Avec la décision que le gouvernement vient de prendre la semaine dernière de réduire à la baisse le collectif budgétaire de l'exercice 2026, c'est le moment de traduire en acte la volonté présidentielle.
En premier lieu, il s'agit de supprimer les structures budgétivores dont le fonctionnement est sujet à caution. La plupart de ces structures apparaissent à première vue comme redondantes dans la mesure où leurs prérogatives font double emploi avec certains ministères. En plus, leurs cadres et agents touchent un salaire excessif comme s'ils rendaient un service extraordinaire à l'État.
Il y a également des nombreuses agences qui ont été créées pour on ne sait quel motif, si non celui de caser les partisans. À ce propos, le vice-Premier ministre, ministre de la Fonction publique et Innovation du service public a stigmatisé dernièrement le recrutement anarchique à la Fonction publique, l'octroi des numéros matricules à des personnes qui ne travaillent pas mais qui sont payées au détriment de ceux qui prestent réellement.
C'est pourquoi, il a décidé de ne payer à partir de 2027 que les agents qui travaillent effectivement.

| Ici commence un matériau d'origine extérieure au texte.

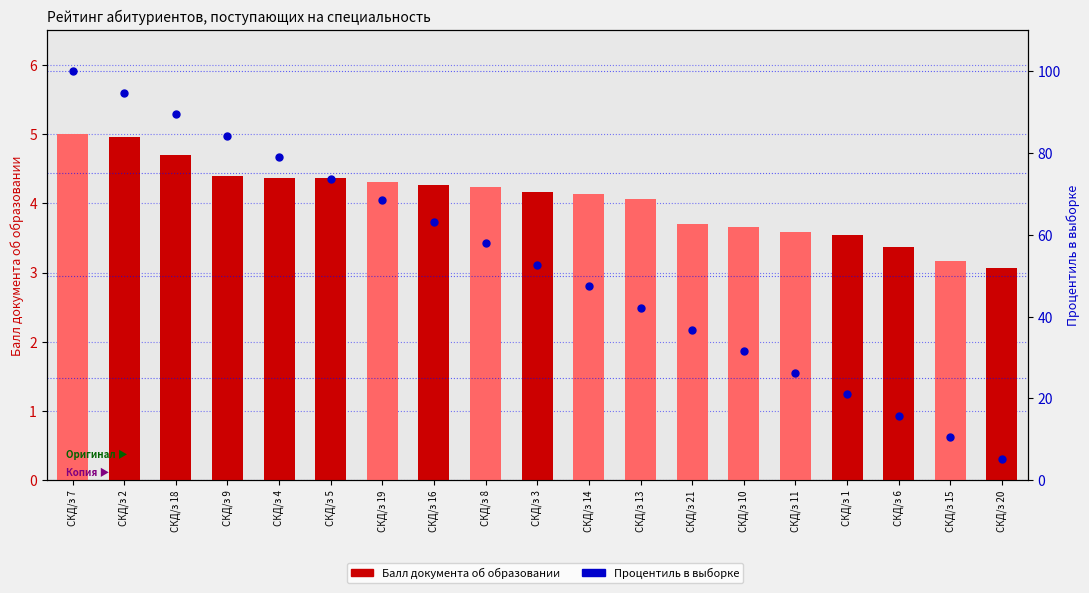

Which series has the widest spread of Y values?

Процентиль в выборке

Désormais, a-t-il annoncé, il n'y aura plus de recrutement dans la Fonction publique sans concours d'admission. Toutes ces mesures visent la rationalisation des effectifs et la justice sociale.
PASSER DE LA PAROLE AUX ACTES
Le comble dans ce pays, c'est la fracture entre le dire et le faire. Beaucoup de projets, de programmes et de décisions ont été annoncés à maintes reprises, mais leur réalisation n'est jamais venue malgré leur pertinence.
C'est pourquoi, dans le contexte actuel, les citoyens lambda émettent beaucoup de réserve quant à l'issue de toutes ces mesures gouvernementales.
Pour preuve, depuis que le chef de l'État a demandé à la Première ministre de réduire le train de vie des institutions, rien de concret n'est arrivé.
Au contraire, l'Observatoire de la dépense publique (Odep), une ONG de notoriété indéniable, a indiqué dernièrement, dans son rapport, que les allocations de la Primature ont sensiblement augmenté. Le même constat amer est fait concernant les deux chambres législatives.
Ce comportement du gouvernement, contraire à sa position officielle, met à nu le hiatus entre le discours et la réalité sur le terrain. Il est donc appelé à passer de la parole aux actes.
Qu'est-ce qui rassure que cette fois-ci les décisions prises seront suivies et exécutées à la lettre ? Rien, jusque-là. Pour prouver à la population sa bonne foi et sa détermination à aller de l'avant, et planter le décor d'un vrai changement, le Gouvernement est invité à mettre définitivement fin à l'indiscipline budgétaire qui a toujours caractérisé l'État.
Alors le commun des mortels saura que la RDC est entrée effectivement dans une nouvelle ère.